=== RECORDS SUPPLIED ===

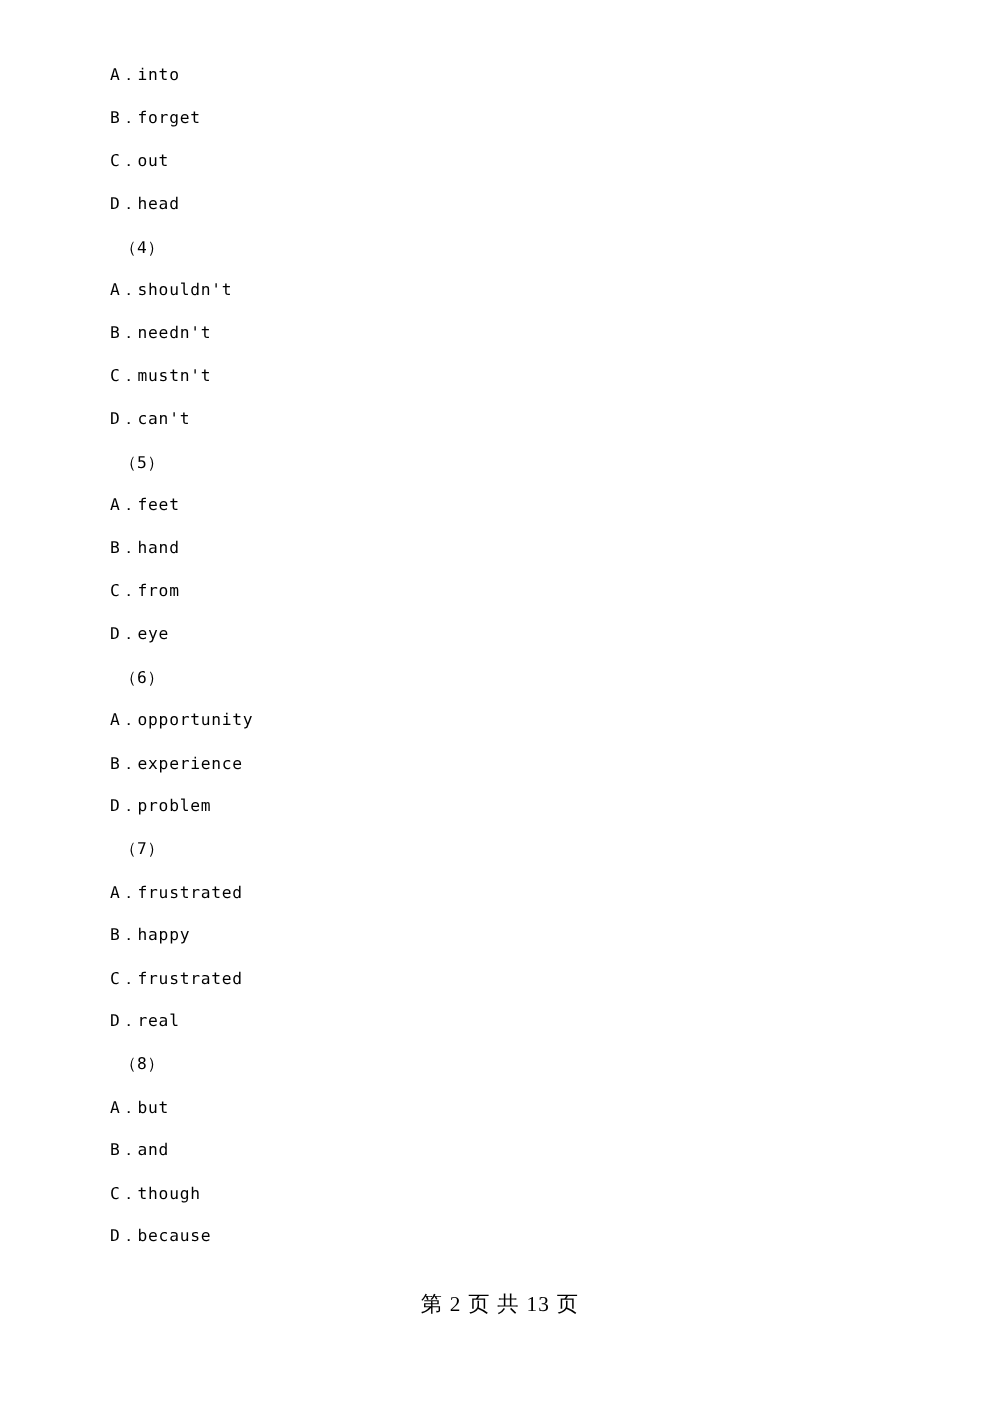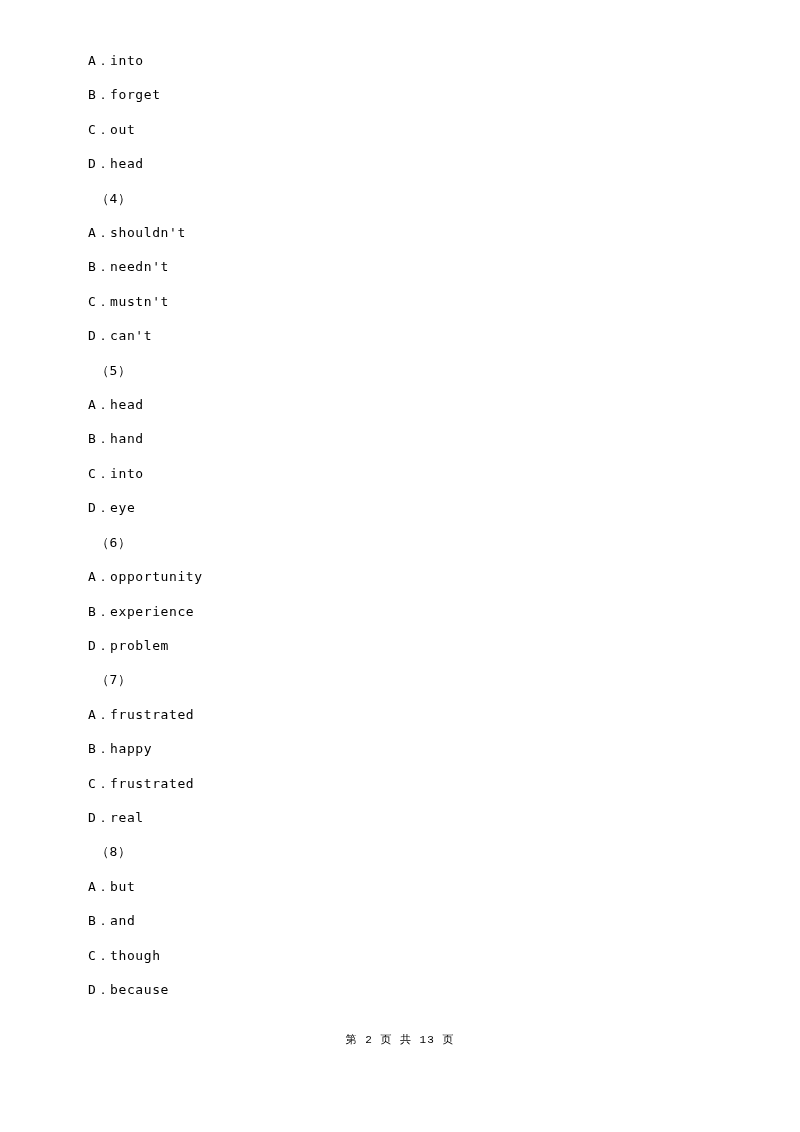--- a/index.html
+++ b/index.html
@@ -30,45 +30,45 @@
   }
   .line.group {
     padding-left: 8px;
   }
   .footer {
     position: absolute;
     left: 0;
     top: 1032px;
     width: 800px;
     text-align: center;
-    font-size: 11px;
+    font-size: 17px;
     color: #000000;
-    font-family: Liberation Mono, monospace;
+    font-family: Liberation Serif, serif;
     letter-spacing: 1px;
     white-space: pre;
   }
 </style>
 </head>
 <body>
 
 <div class="page">
   <div class="content">
     <div class="line">A．into</div>
     <div class="line">B．forget</div>
     <div class="line">C．out</div>
     <div class="line">D．head</div>
     <div class="line group">（4）</div>
     <div class="line">A．shouldn't</div>
     <div class="line">B．needn't</div>
     <div class="line">C．mustn't</div>
     <div class="line">D．can't</div>
     <div class="line group">（5）</div>
-    <div class="line">A．head</div>
+    <div class="line">A．feet</div>
     <div class="line">B．hand</div>
-    <div class="line">C．into</div>
+    <div class="line">C．from</div>
     <div class="line">D．eye</div>
     <div class="line group">（6）</div>
     <div class="line">A．opportunity</div>
     <div class="line">B．experience</div>
     <div class="line">D．problem</div>
     <div class="line group">（7）</div>
     <div class="line">A．frustrated</div>
     <div class="line">B．happy</div>
     <div class="line">C．frustrated</div>
     <div class="line">D．real</div>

===

YOUR INSTRUCTIONS :: The answer should contain only the lines from the start of the records above through the line with "Liberation Mono, monospace;", copied exactly, and no pictures.

YOUR RESPONSE ::
--- a/index.html
+++ b/index.html
@@ -30,45 +30,45 @@
   }
   .line.group {
     padding-left: 8px;
   }
   .footer {
     position: absolute;
     left: 0;
     top: 1032px;
     width: 800px;
     text-align: center;
-    font-size: 11px;
+    font-size: 17px;
     color: #000000;
-    font-family: Liberation Mono, monospace;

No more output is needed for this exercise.